What is required: Copy out every line of the records below, keeping each one exactly the same.

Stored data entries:
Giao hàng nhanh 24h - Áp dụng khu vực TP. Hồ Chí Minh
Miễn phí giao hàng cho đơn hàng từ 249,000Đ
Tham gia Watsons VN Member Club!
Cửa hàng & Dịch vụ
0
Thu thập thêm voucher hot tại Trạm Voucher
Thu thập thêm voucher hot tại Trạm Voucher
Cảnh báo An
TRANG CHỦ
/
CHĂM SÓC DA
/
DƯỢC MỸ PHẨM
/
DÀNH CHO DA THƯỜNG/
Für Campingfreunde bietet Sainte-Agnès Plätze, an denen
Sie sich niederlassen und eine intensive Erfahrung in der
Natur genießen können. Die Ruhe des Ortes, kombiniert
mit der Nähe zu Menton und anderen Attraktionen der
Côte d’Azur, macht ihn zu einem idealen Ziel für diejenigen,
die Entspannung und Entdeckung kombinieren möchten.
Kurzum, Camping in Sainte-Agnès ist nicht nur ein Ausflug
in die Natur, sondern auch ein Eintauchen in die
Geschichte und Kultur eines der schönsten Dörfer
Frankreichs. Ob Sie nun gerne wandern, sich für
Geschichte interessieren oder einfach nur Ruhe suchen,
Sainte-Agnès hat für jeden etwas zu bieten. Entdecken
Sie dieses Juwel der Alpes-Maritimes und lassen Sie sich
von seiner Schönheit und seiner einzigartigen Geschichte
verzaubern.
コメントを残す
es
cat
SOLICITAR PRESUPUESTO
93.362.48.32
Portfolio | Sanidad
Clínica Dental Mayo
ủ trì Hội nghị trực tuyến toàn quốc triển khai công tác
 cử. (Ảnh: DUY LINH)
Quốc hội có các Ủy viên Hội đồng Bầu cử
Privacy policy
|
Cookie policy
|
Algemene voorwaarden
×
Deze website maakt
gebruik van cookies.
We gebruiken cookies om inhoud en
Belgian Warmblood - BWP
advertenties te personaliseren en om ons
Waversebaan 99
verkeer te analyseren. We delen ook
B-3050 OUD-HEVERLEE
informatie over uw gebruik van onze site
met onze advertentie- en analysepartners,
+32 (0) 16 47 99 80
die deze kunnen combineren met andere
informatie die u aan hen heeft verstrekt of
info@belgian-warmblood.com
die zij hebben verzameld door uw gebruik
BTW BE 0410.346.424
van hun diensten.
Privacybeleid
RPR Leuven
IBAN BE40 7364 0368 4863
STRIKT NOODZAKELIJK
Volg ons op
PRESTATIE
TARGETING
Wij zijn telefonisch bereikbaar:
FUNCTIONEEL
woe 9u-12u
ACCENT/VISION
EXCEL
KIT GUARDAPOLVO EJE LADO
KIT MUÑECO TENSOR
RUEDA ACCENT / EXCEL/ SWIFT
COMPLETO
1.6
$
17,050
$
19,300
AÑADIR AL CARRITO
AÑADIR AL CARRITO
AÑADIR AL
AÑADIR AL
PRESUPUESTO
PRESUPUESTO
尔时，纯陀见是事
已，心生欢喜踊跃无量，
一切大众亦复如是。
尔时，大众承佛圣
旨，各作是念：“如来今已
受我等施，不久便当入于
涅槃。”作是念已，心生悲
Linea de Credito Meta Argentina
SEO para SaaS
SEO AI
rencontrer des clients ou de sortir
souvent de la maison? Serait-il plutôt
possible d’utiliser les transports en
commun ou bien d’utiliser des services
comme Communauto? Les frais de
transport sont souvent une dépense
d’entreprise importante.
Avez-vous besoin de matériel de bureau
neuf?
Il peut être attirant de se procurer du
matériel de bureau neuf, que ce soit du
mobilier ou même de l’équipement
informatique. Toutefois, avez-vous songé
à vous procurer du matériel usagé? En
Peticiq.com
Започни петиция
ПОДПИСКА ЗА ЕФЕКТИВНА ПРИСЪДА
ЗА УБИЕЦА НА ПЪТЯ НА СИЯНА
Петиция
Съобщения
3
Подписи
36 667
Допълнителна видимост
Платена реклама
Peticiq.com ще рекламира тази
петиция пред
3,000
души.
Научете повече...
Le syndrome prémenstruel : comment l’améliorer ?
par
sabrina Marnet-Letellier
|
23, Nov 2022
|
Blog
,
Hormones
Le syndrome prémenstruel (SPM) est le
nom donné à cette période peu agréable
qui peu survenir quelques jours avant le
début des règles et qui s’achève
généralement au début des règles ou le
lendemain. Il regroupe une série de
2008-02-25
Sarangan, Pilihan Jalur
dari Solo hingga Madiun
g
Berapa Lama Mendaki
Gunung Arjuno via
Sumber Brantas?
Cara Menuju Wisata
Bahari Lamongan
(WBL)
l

Result of this task:
Giao hàng nhanh 24h - Áp dụng khu vực TP. Hồ Chí Minh
Miễn phí giao hàng cho đơn hàng từ 249,000Đ
Tham gia Watsons VN Member Club!
Cửa hàng & Dịch vụ
0
Thu thập thêm voucher hot tại Trạm Voucher
Thu thập thêm voucher hot tại Trạm Voucher
Cảnh báo An
TRANG CHỦ
/
CHĂM SÓC DA
/
DƯỢC MỸ PHẨM
/
DÀNH CHO DA THƯỜNG/
Für Campingfreunde bietet Sainte-Agnès Plätze, an denen
Sie sich niederlassen und eine intensive Erfahrung in der
Natur genießen können. Die Ruhe des Ortes, kombiniert
mit der Nähe zu Menton und anderen Attraktionen der
Côte d’Azur, macht ihn zu einem idealen Ziel für diejenigen,
die Entspannung und Entdeckung kombinieren möchten.
Kurzum, Camping in Sainte-Agnès ist nicht nur ein Ausflug
in die Natur, sondern auch ein Eintauchen in die
Geschichte und Kultur eines der schönsten Dörfer
Frankreichs. Ob Sie nun gerne wandern, sich für
Geschichte interessieren oder einfach nur Ruhe suchen,
Sainte-Agnès hat für jeden etwas zu bieten. Entdecken
Sie dieses Juwel der Alpes-Maritimes und lassen Sie sich
von seiner Schönheit und seiner einzigartigen Geschichte
verzaubern.
コメントを残す
es
cat
SOLICITAR PRESUPUESTO
93.362.48.32
Portfolio | Sanidad
Clínica Dental Mayo
ủ trì Hội nghị trực tuyến toàn quốc triển khai công tác
 cử. (Ảnh: DUY LINH)
Quốc hội có các Ủy viên Hội đồng Bầu cử
Privacy policy
|
Cookie policy
|
Algemene voorwaarden
×
Deze website maakt
gebruik van cookies.
We gebruiken cookies om inhoud en
Belgian Warmblood - BWP
advertenties te personaliseren en om ons
Waversebaan 99
verkeer te analyseren. We delen ook
B-3050 OUD-HEVERLEE
informatie over uw gebruik van onze site
met onze advertentie- en analysepartners,
+32 (0) 16 47 99 80
die deze kunnen combineren met andere
informatie die u aan hen heeft verstrekt of
info@belgian-warmblood.com
die zij hebben verzameld door uw gebruik
BTW BE 0410.346.424
van hun diensten.
Privacybeleid
RPR Leuven
IBAN BE40 7364 0368 4863
STRIKT NOODZAKELIJK
Volg ons op
PRESTATIE
TARGETING
Wij zijn telefonisch bereikbaar:
FUNCTIONEEL
woe 9u-12u
ACCENT/VISION
EXCEL
KIT GUARDAPOLVO EJE LADO
KIT MUÑECO TENSOR
RUEDA ACCENT / EXCEL/ SWIFT
COMPLETO
1.6
$
17,050
$
19,300
AÑADIR AL CARRITO
AÑADIR AL CARRITO
AÑADIR AL
AÑADIR AL
PRESUPUESTO
PRESUPUESTO
尔时，纯陀见是事
已，心生欢喜踊跃无量，
一切大众亦复如是。
尔时，大众承佛圣
旨，各作是念：“如来今已
受我等施，不久便当入于
涅槃。”作是念已，心生悲
Linea de Credito Meta Argentina
SEO para SaaS
SEO AI
rencontrer des clients ou de sortir
souvent de la maison? Serait-il plutôt
possible d’utiliser les transports en
commun ou bien d’utiliser des services
comme Communauto? Les frais de
transport sont souvent une dépense
d’entreprise importante.
Avez-vous besoin de matériel de bureau
neuf?
Il peut être attirant de se procurer du
matériel de bureau neuf, que ce soit du
mobilier ou même de l’équipement
informatique. Toutefois, avez-vous songé
à vous procurer du matériel usagé? En
Peticiq.com
Започни петиция
ПОДПИСКА ЗА ЕФЕКТИВНА ПРИСЪДА
ЗА УБИЕЦА НА ПЪТЯ НА СИЯНА
Петиция
Съобщения
3
Подписи
36 667
Допълнителна видимост
Платена реклама
Peticiq.com ще рекламира тази
петиция пред
3,000
души.
Научете повече...
Le syndrome prémenstruel : comment l’améliorer ?
par
sabrina Marnet-Letellier
|
23, Nov 2022
|
Blog
,
Hormones
Le syndrome prémenstruel (SPM) est le
nom donné à cette période peu agréable
qui peu survenir quelques jours avant le
début des règles et qui s’achève
généralement au début des règles ou le
lendemain. Il regroupe une série de
2008-02-25
Sarangan, Pilihan Jalur
dari Solo hingga Madiun
g
Berapa Lama Mendaki
Gunung Arjuno via
Sumber Brantas?
Cara Menuju Wisata
Bahari Lamongan
(WBL)
l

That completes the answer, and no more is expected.